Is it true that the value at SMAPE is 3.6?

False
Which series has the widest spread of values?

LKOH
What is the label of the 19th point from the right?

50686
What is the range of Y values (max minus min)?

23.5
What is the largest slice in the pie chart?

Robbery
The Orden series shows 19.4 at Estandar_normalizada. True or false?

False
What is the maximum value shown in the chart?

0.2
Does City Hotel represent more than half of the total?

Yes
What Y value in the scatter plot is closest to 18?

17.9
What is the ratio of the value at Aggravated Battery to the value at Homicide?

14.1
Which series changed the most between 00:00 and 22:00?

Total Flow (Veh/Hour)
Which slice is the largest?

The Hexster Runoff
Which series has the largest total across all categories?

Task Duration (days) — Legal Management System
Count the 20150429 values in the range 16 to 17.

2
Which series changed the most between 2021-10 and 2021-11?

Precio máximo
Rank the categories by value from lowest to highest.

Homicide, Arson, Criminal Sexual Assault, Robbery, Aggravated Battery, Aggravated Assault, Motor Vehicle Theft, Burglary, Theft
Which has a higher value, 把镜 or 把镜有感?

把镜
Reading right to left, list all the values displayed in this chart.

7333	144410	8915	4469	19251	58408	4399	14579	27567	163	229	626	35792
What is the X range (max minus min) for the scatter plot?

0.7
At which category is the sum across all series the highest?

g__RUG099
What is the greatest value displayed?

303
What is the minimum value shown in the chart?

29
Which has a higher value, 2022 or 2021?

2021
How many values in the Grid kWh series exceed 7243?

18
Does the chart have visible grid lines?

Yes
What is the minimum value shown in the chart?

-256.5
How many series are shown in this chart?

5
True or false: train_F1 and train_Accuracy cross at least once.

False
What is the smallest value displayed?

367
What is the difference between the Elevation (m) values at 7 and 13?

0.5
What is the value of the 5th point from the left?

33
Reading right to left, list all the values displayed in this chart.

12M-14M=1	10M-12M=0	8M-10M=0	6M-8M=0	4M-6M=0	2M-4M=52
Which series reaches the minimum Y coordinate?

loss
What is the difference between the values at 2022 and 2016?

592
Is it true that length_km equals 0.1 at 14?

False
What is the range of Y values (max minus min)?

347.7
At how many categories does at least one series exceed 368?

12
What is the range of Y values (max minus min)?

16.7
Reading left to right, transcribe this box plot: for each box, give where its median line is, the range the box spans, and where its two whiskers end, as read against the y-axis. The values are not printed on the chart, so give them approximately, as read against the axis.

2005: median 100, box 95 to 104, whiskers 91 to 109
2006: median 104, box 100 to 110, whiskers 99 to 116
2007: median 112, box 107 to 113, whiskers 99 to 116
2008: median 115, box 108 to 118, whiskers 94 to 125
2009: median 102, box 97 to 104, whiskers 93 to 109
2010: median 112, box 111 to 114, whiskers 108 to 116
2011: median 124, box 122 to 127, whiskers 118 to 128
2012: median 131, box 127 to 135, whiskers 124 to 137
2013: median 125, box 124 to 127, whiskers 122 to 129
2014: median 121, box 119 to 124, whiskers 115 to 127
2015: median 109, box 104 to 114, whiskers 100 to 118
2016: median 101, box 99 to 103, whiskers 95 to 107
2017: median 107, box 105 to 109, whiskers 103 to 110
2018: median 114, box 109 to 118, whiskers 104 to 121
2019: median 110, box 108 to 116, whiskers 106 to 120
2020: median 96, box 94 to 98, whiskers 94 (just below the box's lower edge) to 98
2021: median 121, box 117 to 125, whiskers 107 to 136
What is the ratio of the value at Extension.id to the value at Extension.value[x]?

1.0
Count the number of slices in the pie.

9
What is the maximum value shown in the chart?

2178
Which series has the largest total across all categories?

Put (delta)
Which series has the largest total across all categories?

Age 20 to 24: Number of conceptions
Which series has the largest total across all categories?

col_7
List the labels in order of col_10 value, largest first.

++++++

▶ **Problem statement**
How many lines in the rows above contain the string "Robbery", matching case exactly? Reply with the number alone.

▶ **Reply**
2